First month here in the tiny town of Weimar was mostly spent sorting out the paper work and trying to familiarize ourselves with the idle manner the locals seem to handle things. Days were spent learning German in the intensive language course and running between different office buildings trying to find what felt like an endless amount of forms to get us settled and ready to rock. Evenings were mostly dedicated to German revision and roaming around the romantic little alleys drinking coffee and eating out enjoying the warm September nights. The town is picturesque with architecture previously familiar to me only from small town post cards and historical drama series on TV.


©Kiira Puolakkainen

After passing the German course with flying colours we were really looking forward to October and the start of actual school. First week of October came with orientation to the school system. Second week passed and we still didn’t know when courses would start. By the third week we grew frustrated. We had waited for school to start, attended a gazillion events we thought would kickstart our semester only to realize they were just orientation after another. At the end of week three of October we had had one real lecture. We were petrified at the amount of work we knew we would have to do in the next two months to catch up with all the work.
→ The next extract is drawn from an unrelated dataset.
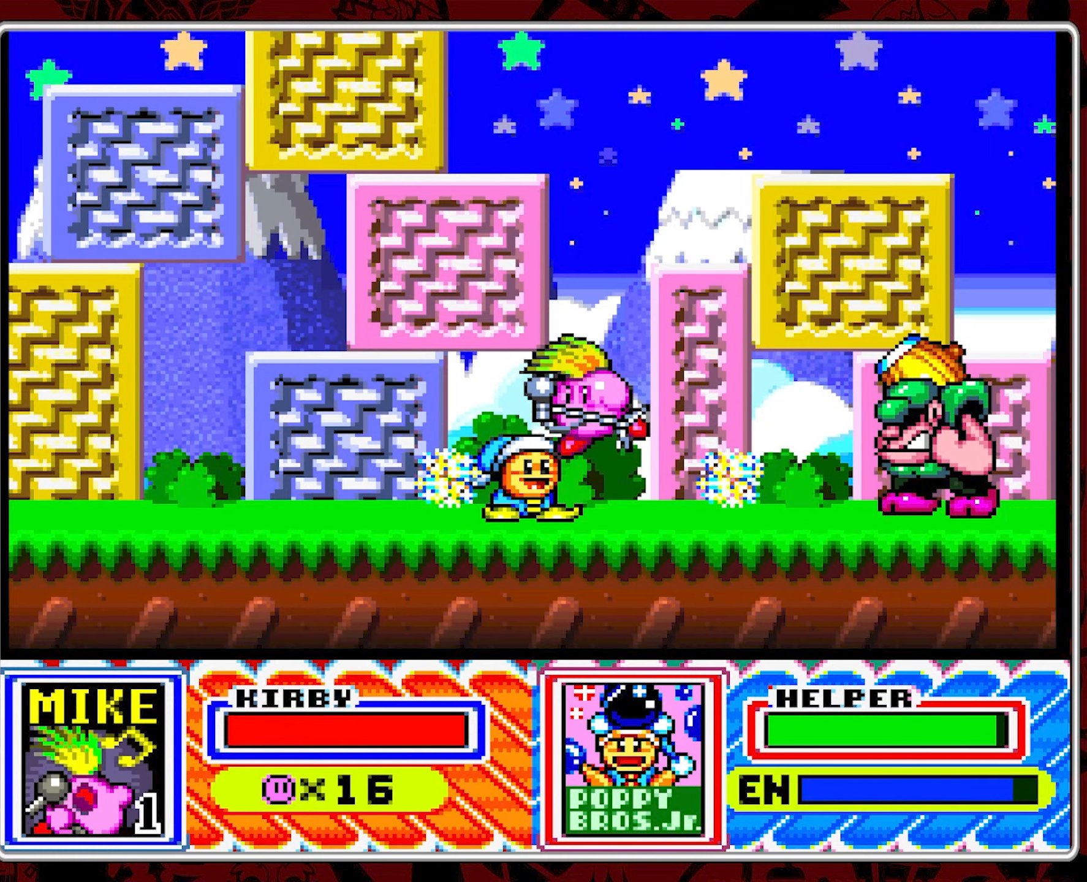
{"buttons": [], "events": []}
November was just as we had anticipated. On top of the regular course work we had to use every bit of our imagination to come up with solutions with which we would be able to finish the courses before we returned to Finland. Thankfully the teachers were all co-operative and understanding to our situation, which they knew wasn’t our own doing. We came up with a routine that worked well: We would use our spare mornings in the computer lab pushing our projects forward, attend courses in the afternoon and if needed return to the computer lab after school to continue working. Free days were mostly spent on course work and planning our final projects. Finally we had structure and clarity to our studies and were going somewhere.

©Reetta Aho

Studying here is definitely different from what we are accustomed to in Finland. Our course groups are significantly smaller here and most of our lessons rely on open conversation. Here participation is a must and it comes to most a lot effortlesly than in Finland. The atmosphere is openminded and teachers encourage students to question everything. Opinions are not only voiced but also have to be explained and well argumented. After the long wait we have definitely enjoyed our studies.